* _AUSGEWÄHLTER AUSZUG_
Krieg oder Frieden

18.7.23

Sehr geehrte Mitglieder des Bundestages!

Mit teils Angst und teils Ärger sehe ich die zunehmende Kriegspolitik. Da ich Sie mit gewählt habe (wenn auch nicht jede einzelne Person und Partei), habe auch ich die Macht an Sie delegiert. Daher bin ich mit verantwortlich dafür, wie Sie mit dieser Macht umgehen und will Ihnen meine Kritik äußern.

Ein weiterer Grund ist, dass ich Theologie und Entwicklungspolitik studiert habe und über Jahre in Bereichen der Friedensarbeit, der Menschenrechtsbegleitung, tätig war.

* _AUFGABENSTELLUNG_
Schreiben Sie aus dem Brief an die Mitglieder des Bundestages den Abschnitt von „Mit teils Angst“ bis einschließlich „meine Kritik äußern.“ wortgetreu ab.

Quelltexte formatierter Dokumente

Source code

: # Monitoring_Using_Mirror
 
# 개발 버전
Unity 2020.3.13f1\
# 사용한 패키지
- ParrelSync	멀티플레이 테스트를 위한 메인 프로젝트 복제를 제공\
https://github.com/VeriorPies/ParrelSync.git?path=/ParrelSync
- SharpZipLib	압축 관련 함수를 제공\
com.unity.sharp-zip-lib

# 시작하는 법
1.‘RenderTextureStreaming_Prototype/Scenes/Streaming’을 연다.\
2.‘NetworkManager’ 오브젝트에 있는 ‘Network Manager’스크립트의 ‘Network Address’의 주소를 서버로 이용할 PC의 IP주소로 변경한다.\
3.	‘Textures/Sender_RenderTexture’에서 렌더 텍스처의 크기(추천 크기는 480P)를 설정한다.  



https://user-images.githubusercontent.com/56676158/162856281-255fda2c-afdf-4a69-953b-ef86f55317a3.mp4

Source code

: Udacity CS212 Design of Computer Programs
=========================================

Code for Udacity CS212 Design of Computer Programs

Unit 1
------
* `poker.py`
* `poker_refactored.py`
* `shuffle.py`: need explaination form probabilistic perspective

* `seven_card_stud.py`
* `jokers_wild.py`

* _LÖSUNG DER AUFGABE_
Mit teils Angst und teils Ärger sehe ich die zunehmende Kriegspolitik. Da ich Sie mit gewählt habe (wenn auch nicht jede einzelne Person und Partei), habe auch ich die Macht an Sie delegiert. Daher bin ich mit verantwortlich dafür, wie Sie mit dieser Macht umgehen und will Ihnen meine Kritik äußern.